The operational basis of a GLV is much simpler than that of an interferometric vibrometer. As shown in figure 5 it consists of two main parts - the laser and the detector.

Figure 5. Schematic of a grazing laser vibrometer.

The laser beam is directed on to the vibrating object and the reflection is gathered by the detector. The underlying concept of how the vibration frequency of the object is detected is different than that which is applied in LDV. While LDV detects the frequency by detecting the velocity of movement by Doppler Effect, GLV detects the intensity changes in the reflected laser beam introduced by the vibrating object. When the object is deflected away from laser (position 2 in figure 5), the distance the laser beam must travel becomes larger. Therefore laser beam intensity that returns to detector is smaller and vice versa when the object is deflected towards the laser (position 1 in figure 5). The change in laser beam intensity is caused by the inverse square law, which states that the intensity or irradiance of a light source is inversely proportional to square of the distance it has travelled. The square law is shown in equation, where I stands for intensity of light and d stands for distance.

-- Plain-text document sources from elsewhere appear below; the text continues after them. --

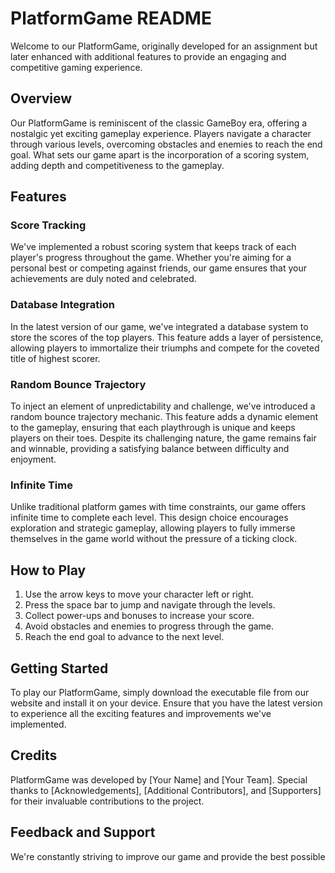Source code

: # PlatformGame README

Welcome to our PlatformGame, originally developed for an assignment but later enhanced with additional features to provide an engaging and competitive gaming experience. 

## Overview

Our PlatformGame is reminiscent of the classic GameBoy era, offering a nostalgic yet exciting gameplay experience. Players navigate a character through various levels, overcoming obstacles and enemies to reach the end goal. What sets our game apart is the incorporation of a scoring system, adding depth and competitiveness to the gameplay.

## Features

### Score Tracking
We've implemented a robust scoring system that keeps track of each player's progress throughout the game. Whether you're aiming for a personal best or competing against friends, our game ensures that your achievements are duly noted and celebrated.

### Database Integration
In the latest version of our game, we've integrated a database system to store the scores of the top players. This feature adds a layer of persistence, allowing players to immortalize their triumphs and compete for the coveted title of highest scorer.

### Random Bounce Trajectory
To inject an element of unpredictability and challenge, we've introduced a random bounce trajectory mechanic. This feature adds a dynamic element to the gameplay, ensuring that each playthrough is unique and keeps players on their toes. Despite its challenging nature, the game remains fair and winnable, providing a satisfying balance between difficulty and enjoyment.

### Infinite Time
Unlike traditional platform games with time constraints, our game offers infinite time to complete each level. This design choice encourages exploration and strategic gameplay, allowing players to fully immerse themselves in the game world without the pressure of a ticking clock.

## How to Play

1. Use the arrow keys to move your character left or right.
2. Press the space bar to jump and navigate through the levels.
3. Collect power-ups and bonuses to increase your score.
4. Avoid obstacles and enemies to progress through the game.
5. Reach the end goal to advance to the next level.

## Getting Started

To play our PlatformGame, simply download the executable file from our website and install it on your device. Ensure that you have the latest version to experience all the exciting features and improvements we've implemented.

## Credits

PlatformGame was developed by [Your Name] and [Your Team]. Special thanks to [Acknowledgements], [Additional Contributors], and [Supporters] for their invaluable contributions to the project.

## Feedback and Support

We're constantly striving to improve our game and provide the best possible
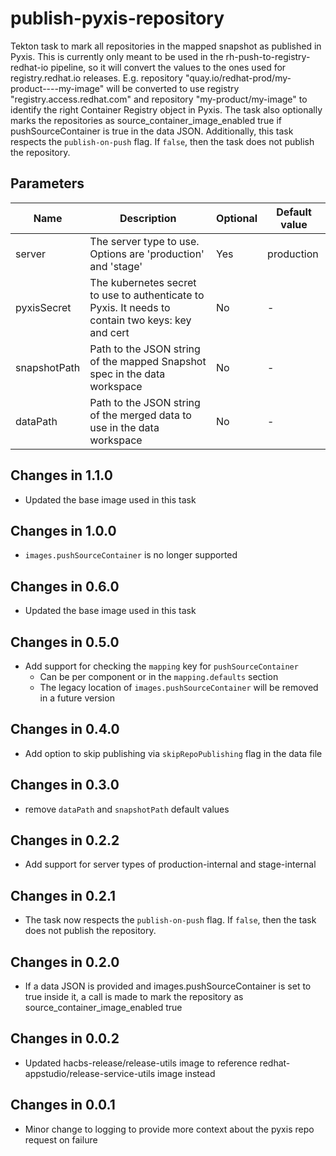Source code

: # publish-pyxis-repository

Tekton task to mark all repositories in the mapped snapshot as published in Pyxis.
This is currently only meant to be used in the rh-push-to-registry-redhat-io pipeline,
so it will convert the values to the ones used for registry.redhat.io releases.
E.g. repository "quay.io/redhat-prod/my-product----my-image" will be converted to use
registry "registry.access.redhat.com" and repository "my-product/my-image" to identify
the right Container Registry object in Pyxis. The task also optionally
marks the repositories as source_container_image_enabled true if pushSourceContainer
is true in the data JSON.
Additionally, this task respects the `publish-on-push` flag. If `false`, then the task
does not publish the repository.



## Parameters

| Name         | Description                                                                                       | Optional | Default value      |
|--------------|---------------------------------------------------------------------------------------------------|----------|--------------------|
| server       | The server type to use. Options are 'production' and 'stage'                                      | Yes      | production         |
| pyxisSecret  | The kubernetes secret to use to authenticate to Pyxis. It needs to contain two keys: key and cert | No       | -                  |
| snapshotPath | Path to the JSON string of the mapped Snapshot spec in the data workspace                         | No       | -                  |
| dataPath     | Path to the JSON string of the merged data to use in the data workspace                           | No       | -                  |

## Changes in 1.1.0
* Updated the base image used in this task

## Changes in 1.0.0
* `images.pushSourceContainer` is no longer supported

## Changes in 0.6.0
* Updated the base image used in this task

## Changes in 0.5.0
* Add support for checking the `mapping` key for `pushSourceContainer`
  * Can be per component or in the `mapping.defaults` section
  * The legacy location of `images.pushSourceContainer` will be removed in a future version

## Changes in 0.4.0
* Add option to skip publishing via `skipRepoPublishing` flag in the data file

## Changes in 0.3.0
* remove `dataPath` and `snapshotPath` default values

## Changes in 0.2.2
* Add support for server types of production-internal and stage-internal

## Changes in 0.2.1
* The task now respects the `publish-on-push` flag. If `false`, then the task
does not publish the repository.

## Changes in 0.2.0
* If a data JSON is provided and images.pushSourceContainer is set to true inside it, a call is made
to mark the repository as source_container_image_enabled true

## Changes in 0.0.2
* Updated hacbs-release/release-utils image to reference redhat-appstudio/release-service-utils image instead

## Changes in 0.0.1
* Minor change to logging to provide more context about the pyxis repo request on failure
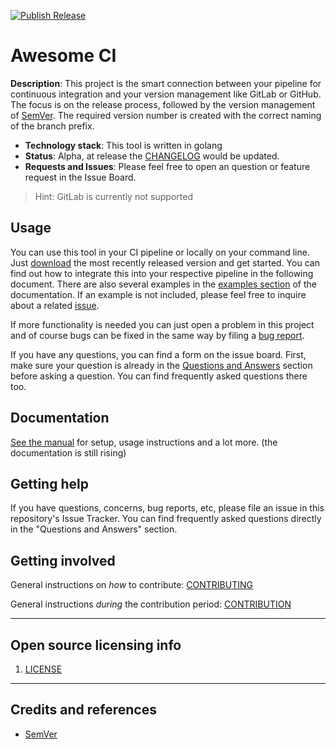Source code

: [![Publish Release](https://github.com/fullstack-devops/awesome-ci/actions/workflows/Release.yaml/badge.svg)](https://github.com/fullstack-devops/awesome-ci/actions/workflows/Release.yaml)

# Awesome CI

**Description**: This project is the smart connection between your pipeline for continuous integration and your version management like GitLab or GitHub. The focus is on the release process, followed by the version management of [SemVer](https://semver.org/). The required version number is created with the correct naming of the branch prefix.

- **Technology stack**: This tool is written in golang
- **Status**: Alpha, at release the [CHANGELOG](CHANGELOG.md) would be updated.
- **Requests and Issues**: Please feel free to open an question or feature request in the Issue Board.

> Hint: GitLab is currently not supported

## Usage

You can use this tool in your CI pipeline or locally on your command line. Just [download](https://github.com/fullstack-devops/awesome-ci/releases/latest/download/awesome-ci) the most recently released version and get started. You can find out how to integrate this into your respective pipeline in the following document. There are also several examples in the [examples section](https://fullstack-devops.github.io/awesome-ci/docs/examples) of the documentation. If an example is not included, please feel free to inquire about a related [issue](https://github.com/fullstack-devops/awesome-ci/issues/new/choose).

If more functionality is needed you can just open a problem in this project and of course bugs can be fixed in the same way by filing a [bug report](https://github.com/fullstack-devops/awesome-ci/issues/new/choose).

If you have any questions, you can find a form on the issue board. First, make sure your question is already in the [Questions and Answers](https://fullstack-devops.github.io/awesome-ci/docs/questions_and_answers) section before asking a question. You can find frequently asked questions there too.

## Documentation

[See the manual](https://fullstack-devops.github.io/awesome-ci/) for setup, usage instructions and a lot more. (the documentation is still rising)

## Getting help

If you have questions, concerns, bug reports, etc, please file an issue in this repository's Issue Tracker.
You can find frequently asked questions directly in the "Questions and Answers" section.

## Getting involved

General instructions on _how_ to contribute: [CONTRIBUTING](CONTRIBUTING.md)

General instructions _during_ the contribution period: [CONTRIBUTION](CONTRIBUTION.md)

---

## Open source licensing info

1. [LICENSE](LICENSE)

---

## Credits and references

- [SemVer](https://semver.org/)

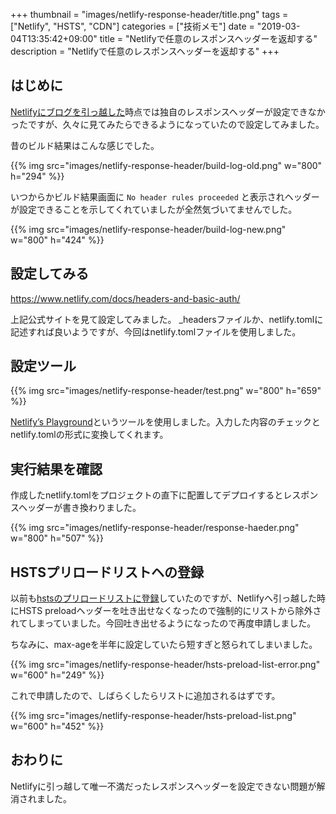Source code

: +++
thumbnail = "images/netlify-response-header/title.png"
tags = ["Netlify", "HSTS", "CDN"]
categories = ["技術メモ"]
date = "2019-03-04T13:35:42+09:00"
title = "Netlifyで任意のレスポンスヘッダーを返却する"
description = "Netlifyで任意のレスポンスヘッダーを返却する"
+++

## はじめに

[Netlifyにブログを引っ越した](https://gyoza.beer/post/2017-06-17-netlify/)時点では独自のレスポンスヘッダーが設定できなかったですが、久々に見てみたらできるようになっていたので設定してみました。

昔のビルド結果はこんな感じでした。

{{% img src="images/netlify-response-header/build-log-old.png" w="800" h="294" %}}

いつからかビルド結果画面に `No header rules proceeded` と表示されヘッダーが設定できることを示してくれていましたが全然気づいてませんでした。

{{% img src="images/netlify-response-header/build-log-new.png" w="800" h="424" %}}

## 設定してみる

https://www.netlify.com/docs/headers-and-basic-auth/


上記公式サイトを見て設定してみました。
_headersファイルか、netlify.tomlに記述すれば良いようですが、今回はnetlify.tomlファイルを使用しました。

## 設定ツール

{{% img src="images/netlify-response-header/test.png" w="800" h="659" %}}

[Netlify’s Playground](https://play.netlify.com/headers)というツールを使用しました。入力した内容のチェックとnetlify.tomlの形式に変換してくれます。

## 実行結果を確認

作成したnetlify.tomlをプロジェクトの直下に配置してデプロイするとレスポンスヘッダーが書き換わりました。

{{% img src="images/netlify-response-header/response-haeder.png" w="800" h="507" %}}

## HSTSプリロードリストヘの登録

以前も[hstsのプリロードリストに登録](https://gyoza.beer/post/2017-05-20-hsts/)していたのですが、Netlifyへ引っ越した時にHSTS preloadヘッダーを吐き出せなくなったので強制的にリストから除外されてしまっていました。今回吐き出せるようになったので再度申請しました。

ちなみに、max-ageを半年に設定していたら短すぎと怒られてしまいました。

{{% img src="images/netlify-response-header/hsts-preload-list-error.png" w="600" h="249" %}}

これで申請したので、しばらくしたらリストに追加されるはずです。

{{% img src="images/netlify-response-header/hsts-preload-list.png" w="600" h="452" %}}

## おわりに

Netlifyに引っ越して唯一不満だったレスポンスヘッダーを設定できない問題が解消されました。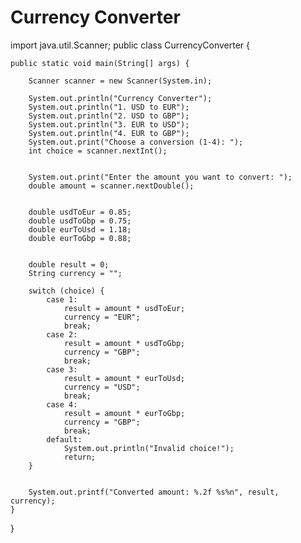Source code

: # Currency Converter
import java.util.Scanner;
public class CurrencyConverter {

    public static void main(String[] args) {
        
        Scanner scanner = new Scanner(System.in);

        System.out.println("Currency Converter");
        System.out.println("1. USD to EUR");
        System.out.println("2. USD to GBP");
        System.out.println("3. EUR to USD");
        System.out.println("4. EUR to GBP");
        System.out.print("Choose a conversion (1-4): ");
        int choice = scanner.nextInt();

        
        System.out.print("Enter the amount you want to convert: ");
        double amount = scanner.nextDouble();

        
        double usdToEur = 0.85;
        double usdToGbp = 0.75;
        double eurToUsd = 1.18;
        double eurToGbp = 0.88;

    
        double result = 0;
        String currency = "";
        
        switch (choice) {
            case 1:
                result = amount * usdToEur;
                currency = "EUR";
                break;
            case 2:
                result = amount * usdToGbp;
                currency = "GBP";
                break;
            case 3:
                result = amount * eurToUsd;
                currency = "USD";
                break;
            case 4:
                result = amount * eurToGbp;
                currency = "GBP";
                break;
            default:
                System.out.println("Invalid choice!");
                return;
        }

        
        System.out.printf("Converted amount: %.2f %s%n", result, currency);
    }
}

Another thing that must be noted is that the position of the reflection on the detector also changes with changing deflection, as shown in figure 5. For detectors that do not have a constant sensitivity over the whole area, it must be taken into account that there will be some inconsistencies because of the position change of the reflected laser beam on the detector. Immediately one major drawback of this system can be seen from the arrangement in figure 5. As the distance between the detector and object is increased it becomes more complicated to aim and direct the reflected beam onto the detector surface. But at small distances, not exceeding one meter, the alignment process is comparatively simple and fast.

The main differences between a GLV and LDV are sensitivity, detectable frequency range, resolution, and price. Advanced LDV systems that are available on the market can have amplitude resolution of 1.5 pm and maximum vibration frequency as high as 1.2 GHz. As well the price of such systems reaches as high as tens of thousands of euros. After reviewing the available devices on the market, it was visible that none of them apply the principle of previously described GLV and even the cheapest LDV systems cost in the range of thousands of euros. As will be shown in the following part of this thesis, it is possible to develop a simple low-cost vibration measurement system based on GLV operational principle.